Sotto le foglie (2024): Hélène Vincent, Josiane Balasko
Quello che Arnheim chiamava “ il ritmo estetico del film” funziona così in Ozon, quel montaggio impercettibile da cui dipende l’intera esperienza del cinema ricompone frammenti di realtà in una configurazione che, nel riprenderla e proiettarla sullo schermo immerge chi guarda in una realtà irreale funzionale al pensiero, e capita di dimenticare la propria.
Cosa vuol dire ciò?
Vuol dire che una piccola storia che ha tutta l’aria di un thriller casereccio può diventare metafora del vivere umano, del suo trascorrere spesso insensato da una scena all’altra, del vivere e morire senza una ragione apparente, senza un Dio che spieghi.
Da semplice selezione di elementi reali Ozon costruisce una riconfigurazione formale della struttura già esistente, crea una grammatica di base e dà vita ad un proprio linguaggio arbitrario quanto basta per ingannare lo spettatore.
Dopotutto, cosa diceva Aristotele sulla tragedia?
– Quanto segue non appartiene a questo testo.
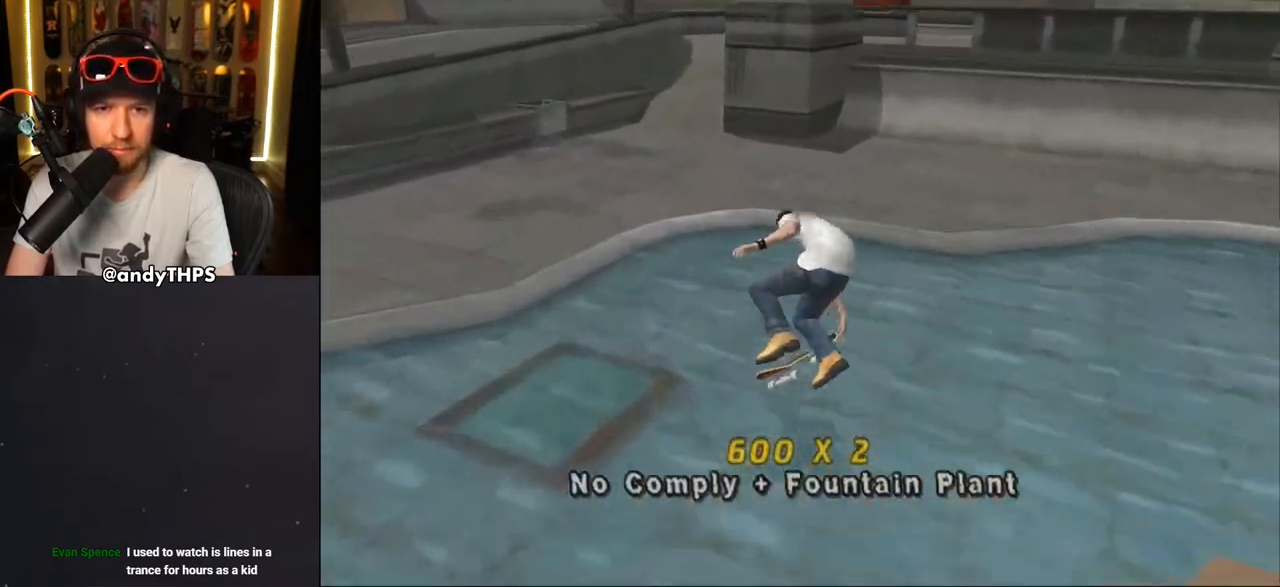
{"buttons": ["CROSS"], "left_stick": "center", "right_stick": "center", "events": [[200, "DPAD_RIGHT", "down"], [217, "DPAD_DOWN", "down"], [400, "DPAD_DOWN", "up"], [400, "DPAD_RIGHT", "up"]]}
Lo spettatore più saggio è quello che si fa ingannare.
Dunque possiamo arrivare al finale dopo aver attraversato paludi di fango e vedere l’orizzonte tingersi rosa, e credere che sia possibile.
In un paesino d’altri tempi della profonda campagna francese, abitanti pochi, spuntano la sera nel bar tabacchi aperto dall’attor giovane, per il resto solitudine e stormire di foglie, passeggiate di due o tre personaggi nel bosco in cerca di funghi, quando capita quello velenoso arriva la svolta narrativa.
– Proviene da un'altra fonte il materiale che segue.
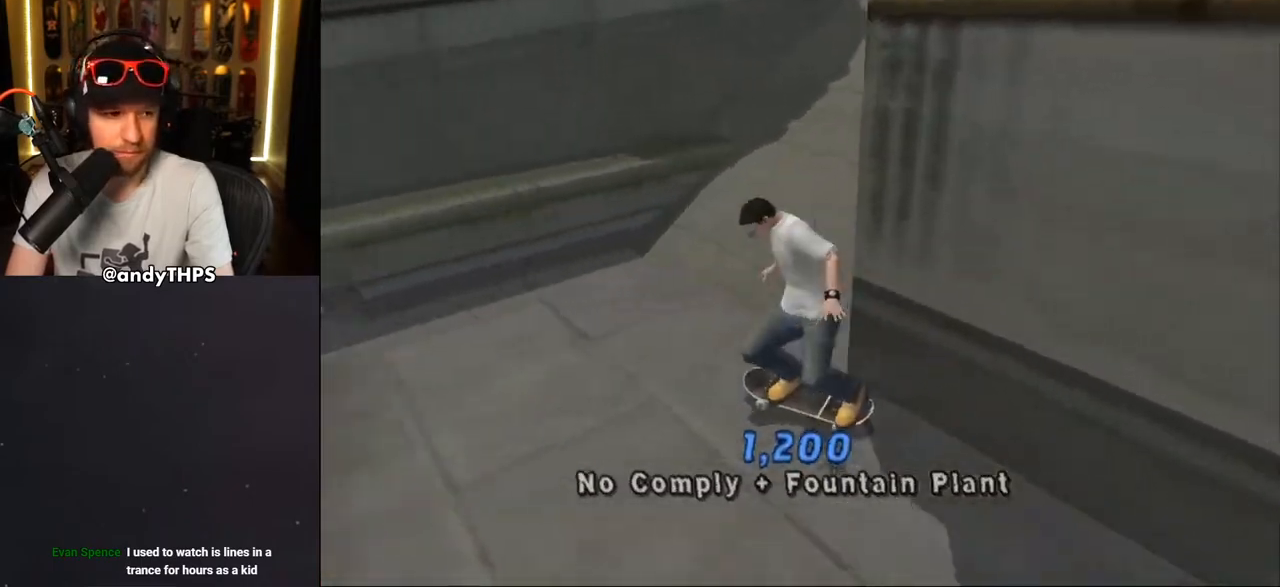
{"buttons": ["CROSS", "DPAD_UP", "DPAD_LEFT"], "left_stick": "center", "right_stick": "center", "events": [[333, "DPAD_DOWN", "up"], [400, "DPAD_LEFT", "up"], [500, "DPAD_LEFT", "down"], [500, "DPAD_UP", "down"]]}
La natura detta le sue leggi ma il corso degli eventi lo decide l’uomo con tutto il suo essere, corpo, sensi, parola.
L’avvelenamento casuale e subito curato serve a mettere a nudo piaghe incancrenite che solo la morte vera può sanare,
Tre generazioni, vecchia, giovane, infantile, entrano in simbiosi e interagiscono. Ne viene fuori il dolce/amaro rumore della vita.
Sotto le foglie è un thriller perché il morto c’è, c’è anche la poliziotta che non si arrende e prosegue le indagini fino a dover cedere perché i protagonisti fanno squadra e sono perfettamente coerenti fra loro, e poi nessuno rimpiange quel morto, anzi, è quasi bene che si sia tolto di mezzo.
Ma di un thriller è proibito spoilerare dunque alt.
Nonostante questo risvolto drammatico, e benchè sullo sfondo ci siano anni trascorsi in carcere da uno di loro, un passato da prostitute delle due donne da tempo in disarmo, un divorzio in atto e la sorte del piccolo nipote Lucas che non si sa bene dove vivrà e con chi, nonostante tutto la vita va avanti e si può sempre continuare a dire come Rossella “Domani è un altro giorno”.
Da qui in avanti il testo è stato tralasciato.